Our Opinion: Being heard on pipeline
Actions by town officials in Dalton and Lenox this week have escalated the opposition in the Berkshires to the proposed Tennessee Gas Company pipeline project through Berkshire County. At the same time, parent company Kinder Morgan’s apparent indifference to opposition indicates its confidence that ultimately local opinions are of no consequence.
In Dalton, the Board of Selectmen voted to withdraw the permission it had granted Tennessee Gas to perform survey work on a 19-acre parcel of land off East Street. The vote came following a special town meeting in which residents expressed their concerns about the project’s environmental impact and the integrity of Kinder Morgan. The board granted the approval before the pipeline became a heated issue, and after some apparent initial reluctance, has bowed to the will of pipeline foes.

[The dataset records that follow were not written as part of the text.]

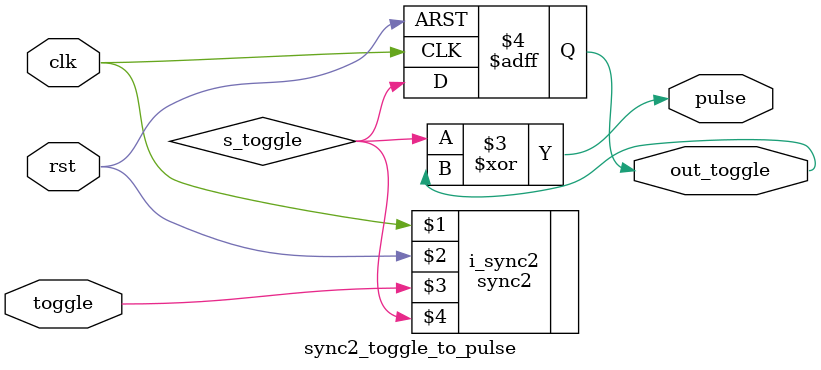
<source format=v>
module sync2_toggle_to_pulse
(
    input      clk,
    input      rst,
    input      toggle,
    output     pulse,
    output reg out_toggle
);

    wire s_toggle;

    sync2 i_sync2 (clk, rst, toggle, s_toggle);

    always @ (posedge clk or negedge rst)
        if (!rst)
            out_toggle <= 0;
        else
            out_toggle <= s_toggle;

    assign pulse = s_toggle ^ out_toggle;

endmodule

</source>
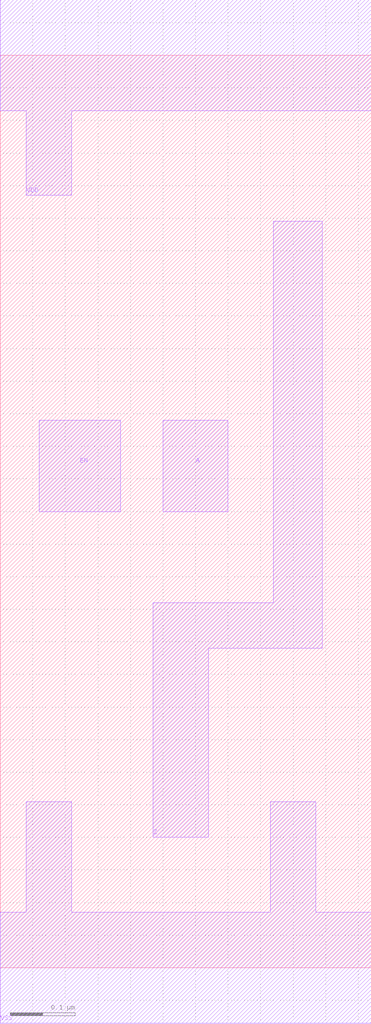
<source format=lef>
# 
# ******************************************************************************
# *                                                                            *
# *                   Copyright (C) 2004-2011, Nangate Inc.                    *
# *                           All rights reserved.                             *
# *                                                                            *
# * Nangate and the Nangate logo are trademarks of Nangate Inc.                *
# *                                                                            *
# * All trademarks, logos, software marks, and trade names (collectively the   *
# * "Marks") in this program are proprietary to Nangate or other respective    *
# * owners that have granted Nangate the right and license to use such Marks.  *
# * You are not permitted to use the Marks without the prior written consent   *
# * of Nangate or such third party that may own the Marks.                     *
# *                                                                            *
# * This file has been provided pursuant to a License Agreement containing     *
# * restrictions on its use. This file contains valuable trade secrets and     *
# * proprietary information of Nangate Inc., and is protected by U.S. and      *
# * international laws and/or treaties.                                        *
# *                                                                            *
# * The copyright notice(s) in this file does not indicate actual or intended  *
# * publication of this file.                                                  *
# *                                                                            *
# *     NGLibraryCreator, v2010.08-HR32-SP3-2010-08-05 - build 1009061800      *
# *                                                                            *
# ******************************************************************************
# 
# 
# Running on server08.nangate.com for user Giancarlo Franciscatto (gfr).
# Local time is now Thu, 6 Jan 2011, 18:10:28.
# Main process id is 3320.

VERSION 5.6 ;
BUSBITCHARS "[]" ;
DIVIDERCHAR "/" ;

MACRO ISO_FENCE0_X1
  CLASS core ;
  FOREIGN ISO_FENCE0_X1 0.0 0.0 ;
  ORIGIN 0 0 ;
  SYMMETRY X Y ;
  SITE FreePDK45_38x28_10R_NP_162NW_34O ;
  SIZE 0.57 BY 1.4 ;
  PIN A
    DIRECTION INPUT ;
    ANTENNAPARTIALMETALAREA 0.014 LAYER metal1 ;
    ANTENNAPARTIALMETALSIDEAREA 0.0624 LAYER metal1 ;
    ANTENNAGATEAREA 0.02025 ;
    PORT
      LAYER metal1 ;
        POLYGON 0.25 0.7 0.35 0.7 0.35 0.84 0.25 0.84  ;
    END
  END A
  PIN EN
    DIRECTION INPUT ;
    ANTENNAPARTIALMETALAREA 0.0175 LAYER metal1 ;
    ANTENNAPARTIALMETALSIDEAREA 0.0689 LAYER metal1 ;
    ANTENNAGATEAREA 0.02025 ;
    PORT
      LAYER metal1 ;
        POLYGON 0.06 0.7 0.185 0.7 0.185 0.84 0.06 0.84  ;
    END
  END EN
  PIN Z
    DIRECTION OUTPUT ;
    ANTENNAPARTIALMETALAREA 0.086725 LAYER metal1 ;
    ANTENNAPARTIALMETALSIDEAREA 0.3133 LAYER metal1 ;
    ANTENNADIFFAREA 0.04795 ;
    PORT
      LAYER metal1 ;
        POLYGON 0.235 0.2 0.32 0.2 0.32 0.49 0.495 0.49 0.495 1.145 0.42 1.145 0.42 0.56 0.235 0.56  ;
    END
  END Z
  PIN VDD
    DIRECTION INOUT ;
    USE power ;
    SHAPE ABUTMENT ;
    PORT
      LAYER metal1 ;
        POLYGON 0 1.315 0.04 1.315 0.04 1.185 0.11 1.185 0.11 1.315 0.57 1.315 0.57 1.485 0 1.485  ;
    END
  END VDD
  PIN VSS
    DIRECTION INOUT ;
    USE ground ;
    SHAPE ABUTMENT ;
    PORT
      LAYER metal1 ;
        POLYGON 0 -0.085 0.57 -0.085 0.57 0.085 0.485 0.085 0.485 0.255 0.415 0.255 0.415 0.085 0.11 0.085 0.11 0.255 0.04 0.255 0.04 0.085 0 0.085  ;
    END
  END VSS
END ISO_FENCE0_X1

END LIBRARY
#
# End of file
#

</source>
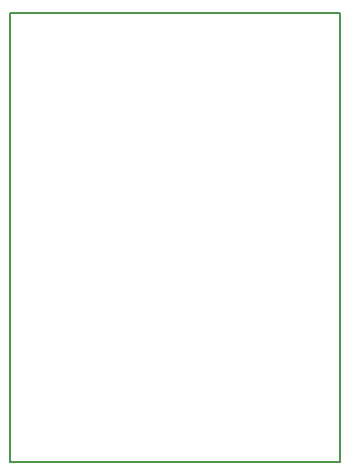
<source format=gm1>
G04*
G04 #@! TF.GenerationSoftware,Altium Limited,Altium Designer,23.10.1 (27)*
G04*
G04 Layer_Color=16711935*
%FSLAX25Y25*%
%MOIN*%
G70*
G04*
G04 #@! TF.SameCoordinates,6BE5E326-444D-4DDB-8984-30915AB2A72B*
G04*
G04*
G04 #@! TF.FilePolarity,Positive*
G04*
G01*
G75*
%ADD12C,0.00787*%
D12*
X0Y149606D02*
X110236D01*
X-0D02*
X0Y0D01*
X110236Y149606D02*
X110236Y0D01*
X0D02*
X110236D01*
M02*

</source>
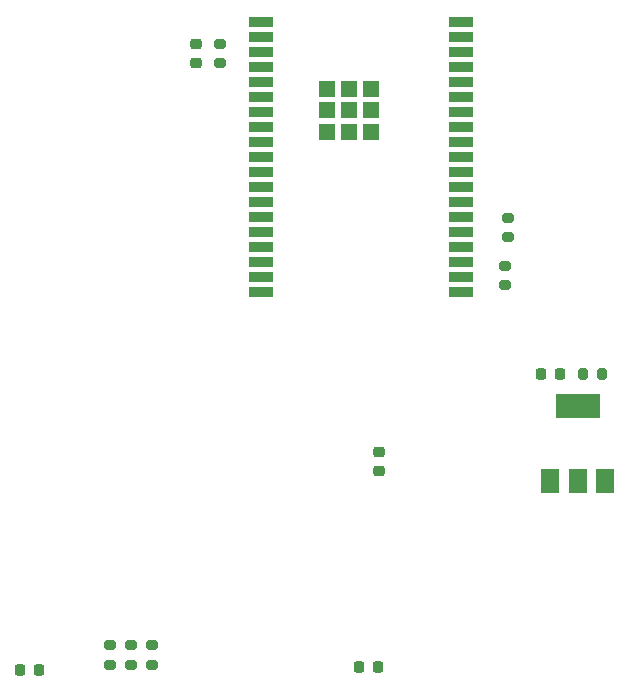
<source format=gbr>
%TF.GenerationSoftware,KiCad,Pcbnew,(6.0.0)*%
%TF.CreationDate,2022-01-24T17:46:17-05:00*%
%TF.ProjectId,esp32 breakout2,65737033-3220-4627-9265-616b6f757432,rev?*%
%TF.SameCoordinates,Original*%
%TF.FileFunction,Paste,Top*%
%TF.FilePolarity,Positive*%
%FSLAX46Y46*%
G04 Gerber Fmt 4.6, Leading zero omitted, Abs format (unit mm)*
G04 Created by KiCad (PCBNEW (6.0.0)) date 2022-01-24 17:46:17*
%MOMM*%
%LPD*%
G01*
G04 APERTURE LIST*
G04 Aperture macros list*
%AMRoundRect*
0 Rectangle with rounded corners*
0 $1 Rounding radius*
0 $2 $3 $4 $5 $6 $7 $8 $9 X,Y pos of 4 corners*
0 Add a 4 corners polygon primitive as box body*
4,1,4,$2,$3,$4,$5,$6,$7,$8,$9,$2,$3,0*
0 Add four circle primitives for the rounded corners*
1,1,$1+$1,$2,$3*
1,1,$1+$1,$4,$5*
1,1,$1+$1,$6,$7*
1,1,$1+$1,$8,$9*
0 Add four rect primitives between the rounded corners*
20,1,$1+$1,$2,$3,$4,$5,0*
20,1,$1+$1,$4,$5,$6,$7,0*
20,1,$1+$1,$6,$7,$8,$9,0*
20,1,$1+$1,$8,$9,$2,$3,0*%
G04 Aperture macros list end*
%ADD10RoundRect,0.200000X0.275000X-0.200000X0.275000X0.200000X-0.275000X0.200000X-0.275000X-0.200000X0*%
%ADD11RoundRect,0.225000X0.250000X-0.225000X0.250000X0.225000X-0.250000X0.225000X-0.250000X-0.225000X0*%
%ADD12RoundRect,0.225000X-0.225000X-0.250000X0.225000X-0.250000X0.225000X0.250000X-0.225000X0.250000X0*%
%ADD13RoundRect,0.225000X0.225000X0.250000X-0.225000X0.250000X-0.225000X-0.250000X0.225000X-0.250000X0*%
%ADD14R,1.500000X2.000000*%
%ADD15R,3.800000X2.000000*%
%ADD16R,2.000000X0.900000*%
%ADD17R,1.330000X1.330000*%
%ADD18RoundRect,0.200000X-0.275000X0.200000X-0.275000X-0.200000X0.275000X-0.200000X0.275000X0.200000X0*%
%ADD19RoundRect,0.218750X-0.218750X-0.256250X0.218750X-0.256250X0.218750X0.256250X-0.218750X0.256250X0*%
%ADD20RoundRect,0.200000X0.200000X0.275000X-0.200000X0.275000X-0.200000X-0.275000X0.200000X-0.275000X0*%
G04 APERTURE END LIST*
D10*
%TO.C,R6*%
X149733000Y-106870000D03*
X149733000Y-105220000D03*
%TD*%
D11*
%TO.C,C6*%
X168910000Y-90437000D03*
X168910000Y-88887000D03*
%TD*%
D12*
%TO.C,C5*%
X167246000Y-107061000D03*
X168796000Y-107061000D03*
%TD*%
D13*
%TO.C,C2*%
X140094000Y-107315000D03*
X138544000Y-107315000D03*
%TD*%
D14*
%TO.C,U2*%
X183434888Y-91288000D03*
D15*
X185734888Y-84988000D03*
D14*
X185734888Y-91288000D03*
X188034888Y-91288000D03*
%TD*%
D16*
%TO.C,IC1*%
X158886000Y-52446000D03*
X158886000Y-53716000D03*
X158886000Y-54986000D03*
X158886000Y-56256000D03*
X158886000Y-57526000D03*
X158886000Y-58796000D03*
X158886000Y-60066000D03*
X158886000Y-61336000D03*
X158886000Y-62606000D03*
X158886000Y-63876000D03*
X158886000Y-65146000D03*
X158886000Y-66416000D03*
X158886000Y-67686000D03*
X158886000Y-68956000D03*
X158886000Y-70226000D03*
X158886000Y-71496000D03*
X158886000Y-72766000D03*
X158886000Y-74036000D03*
X158886000Y-75306000D03*
X175886000Y-75306000D03*
X175886000Y-74036000D03*
X175886000Y-72766000D03*
X175886000Y-71496000D03*
X175886000Y-70226000D03*
X175886000Y-68956000D03*
X175886000Y-67686000D03*
X175886000Y-66416000D03*
X175886000Y-65146000D03*
X175886000Y-63876000D03*
X175886000Y-62606000D03*
X175886000Y-61336000D03*
X175886000Y-60066000D03*
X175886000Y-58796000D03*
X175886000Y-57526000D03*
X175886000Y-56256000D03*
X175886000Y-54986000D03*
X175886000Y-53716000D03*
X175886000Y-52446000D03*
D17*
X166386000Y-59946000D03*
X164551000Y-58111000D03*
X164551000Y-59946000D03*
X164551000Y-61781000D03*
X166386000Y-61781000D03*
X168221000Y-61781000D03*
X168221000Y-59946000D03*
X168221000Y-58111000D03*
X166386000Y-58111000D03*
%TD*%
D11*
%TO.C,C1*%
X153416000Y-55893000D03*
X153416000Y-54343000D03*
%TD*%
D18*
%TO.C,R1*%
X155448000Y-54293000D03*
X155448000Y-55943000D03*
%TD*%
D19*
%TO.C,D1*%
X182661388Y-82296000D03*
X184236388Y-82296000D03*
%TD*%
D10*
%TO.C,R9*%
X179578000Y-74739000D03*
X179578000Y-73089000D03*
%TD*%
%TO.C,R3*%
X147955000Y-106870000D03*
X147955000Y-105220000D03*
%TD*%
%TO.C,R2*%
X146177000Y-106870000D03*
X146177000Y-105220000D03*
%TD*%
D20*
%TO.C,R4*%
X187829888Y-82296000D03*
X186179888Y-82296000D03*
%TD*%
D10*
%TO.C,R5*%
X179832000Y-70675000D03*
X179832000Y-69025000D03*
%TD*%
M02*

</source>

In Lenox, where the high-pressure pipeline could impact Kennedy Park and the Pleasant Valley Wildlife Sanctuary, Selectmen have authorized Town Manager Christopher Ketchen to write a letter to Berkshire legislators and state and federal officials expressing strong opposition to the proposal. Opposition will have to move up from the grass-roots level to Washington, D.C. to have any impact, and impact is far from assured. The Federal Energy Regulatory Commission will decide on the plan, and judging from its reluctance to address concerns about leaks or reveal the eventual destination for the "fracked" gas passing through the Berkshires, Kinder appears confident it will get that approval without having to bother with opposition from the communities its pipeline will pass through.
A Barron’s article from February noted that Kinder’s motto is "run by shareholders, for shareholders," which is great news if you are a shareholder, as the company is well-regarded on Wall Street. Like General Electric, another company known for putting stockholders above all else, Kinder Morgan doesn’t have much to say about its responsibility to local communities and to the environment. Indications are that it doesn’t believe it has any. It does, however, which Berkshire and state residents and officials must insist upon.